- Goal of the exercise
Nothing but the lines below from the one holding "dad de O’Higgins" up to and including the one holding "doutorado. São 29" should be copied, exactly and without pictures.

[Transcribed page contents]
┏━━
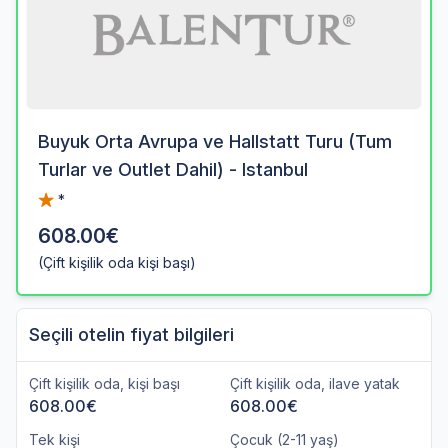
Buyuk Orta Avrupa ve Hallstatt Turu (Tum
Turlar ve Outlet Dahil) - Istanbul
*
608.00€
(Çift kişilik oda kişi başı)
Seçili otelin fiyat bilgileri
Çift kişilik oda, kişi başı
Çift kişilik oda, ilave yatak
608.00€
608.00€
Tek kişi
Çocuk (2-11 yaş)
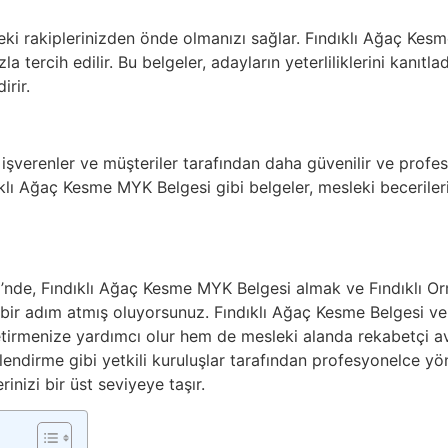
deki rakiplerinizden önde olmanızı sağlar. Fındıklı Ağaç Kesm
 tercih edilir. Bu belgeler, adayların yeterliliklerini kanıtladık
irir.
, işverenler ve müşteriler tarafından daha güvenilir ve profe
ıklı Ağaç Kesme MYK Belgesi gibi belgeler, mesleki becerileri
si’nde, Fındıklı Ağaç Kesme MYK Belgesi almak ve Fındıklı Or
ir adım atmış oluyorsunuz. Fındıklı Ağaç Kesme Belgesi ve 
etirmenize yardımcı olur hem de mesleki alanda rekabetçi a
endirme gibi yetkili kuruluşlar tarafından profesyonelce yö
erinizi bir üst seviyeye taşır.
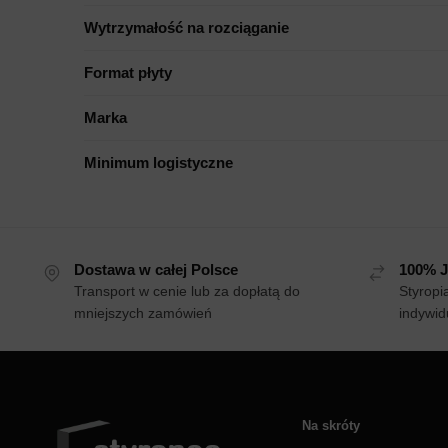
Wytrzymałość na rozciąganie
Format płyty
Marka
Minimum logistyczne
Dostawa w całej Polsce
100% J
Transport w cenie lub za dopłatą do
Styropi
mniejszych zamówień
indywid
Na skróty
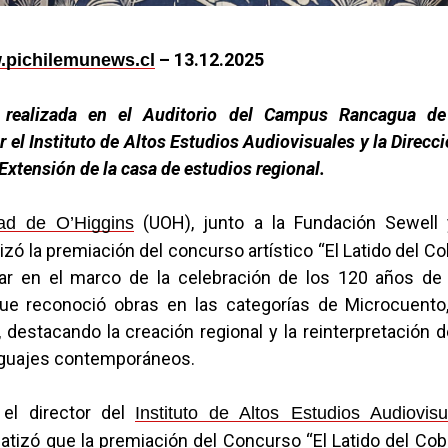
– 13.12.2025
pichilemunews.cl
d realizada en el Auditorio del Campus Rancagua d
 el Instituto de Altos Estudios Audiovisuales y la Direcci
Extensión de la casa de estudios regional.
(UOH), junto a la Fundación Sewell 
dad de O’Higgins
izó la premiación del concurso artístico “El Latido del Cob
ar en el marco de la celebración de los 120 años de l
ue reconoció obras en las categorías de Microcuento,
destacando la creación regional y la reinterpretación d
nguajes contemporáneos.
 el director del
Instituto de Altos Estudios Audiovisu
atizó que la premiación del Concurso “El Latido del Co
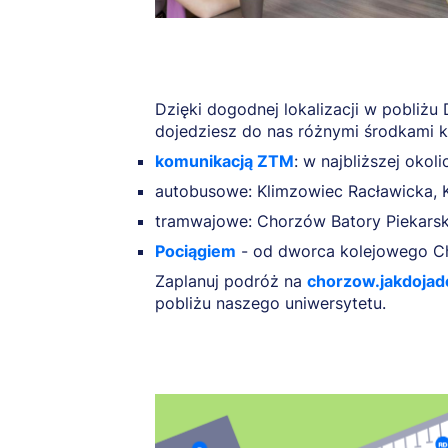
Dzięki dogodnej lokalizacji w pobliż
dojedziesz do nas różnymi środkami k
komunikacją ZTM
: w najbliższej okol
autobusowe: Klimzowiec Racławicka, K
tramwajowe: Chorzów Batory Piekarsk
Pociągiem
- od dworca kolejowego Ch
Zaplanuj podróż na
chorzow.jakdojad
pobliżu naszego uniwersytetu.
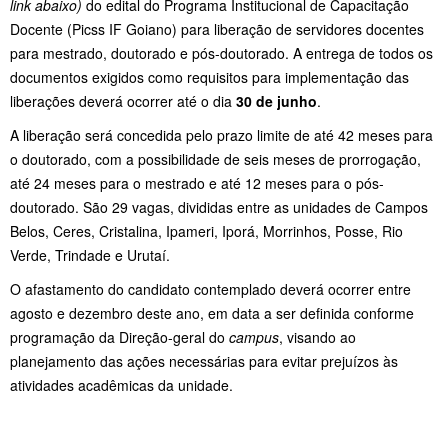
link abaixo)
do edital do Programa Institucional de Capacitação
Docente (Picss IF Goiano) para liberação de servidores docentes
para mestrado, doutorado e pós-doutorado. A entrega de todos os
documentos exigidos como requisitos para implementação das
liberações deverá ocorrer até o dia
30 de junho
.
A liberação será concedida pelo prazo limite de até 42 meses para
o doutorado, com a possibilidade de seis meses de prorrogação,
até 24 meses para o mestrado e até 12 meses para o pós-
doutorado. São 29 vagas, divididas entre as unidades de Campos
Belos, Ceres, Cristalina, Ipameri, Iporá, Morrinhos, Posse, Rio
Verde, Trindade e Urutaí.
O afastamento do candidato contemplado deverá ocorrer entre
agosto e dezembro deste ano, em data a ser definida conforme
programação da Direção-geral do
campus
, visando ao
planejamento das ações necessárias para evitar prejuízos às
atividades acadêmicas da unidade.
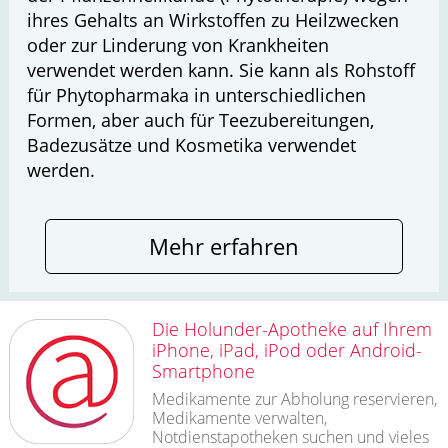
ihres Gehalts an Wirkstoffen zu Heilzwecken
oder zur Linderung von Krankheiten
verwendet werden kann. Sie kann als Rohstoff
für Phytopharmaka in unterschiedlichen
Formen, aber auch für Teezubereitungen,
Badezusätze und Kosmetika verwendet
werden.
Mehr erfahren
Die Holunder-Apotheke auf Ihrem
iPhone, iPad, iPod oder Android-
Smartphone
Medikamente zur Abholung reservieren,
Medikamente verwalten,
Notdienstapotheken suchen und vieles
┗━━
- Written answer
dad de O’Higgins
izó la premiación del concurso artístico “El Latido del Cob
ar en el marco de la celebración de los 120 años de l
ue reconoció obras en las categorías de Microcuento,
destacando la creación regional y la reinterpretación d
nguajes contemporáneos.
 el director del
Instituto de Altos Estudios Audiovisu
atizó que la premiación del Concurso “El Latido del Co
Dzięki dogodnej lokalizacji w pobliż
dojedziesz do nas różnymi środkami k
komunikacją ZTM
: w najbliższej okol
autobusowe: Klimzowiec Racławicka, K
tramwajowe: Chorzów Batory Piekarsk
Pociągiem
- od dworca kolejowego Ch
Zaplanuj podróż na
chorzow.jakdojad
pobliżu naszego uniwersytetu.
link abaixo)
do edital do Programa Institucional de Capacitação
Docente (Picss IF Goiano) para liberação de servidores docentes
para mestrado, doutorado e pós-doutorado. A entrega de todos os
documentos exigidos como requisitos para implementação das
liberações deverá ocorrer até o dia
30 de junho
.
A liberação será concedida pelo prazo limite de até 42 meses para
o doutorado, com a possibilidade de seis meses de prorrogação,
até 24 meses para o mestrado e até 12 meses para o pós-
doutorado. São 29 vagas, divididas entre as unidades de Campos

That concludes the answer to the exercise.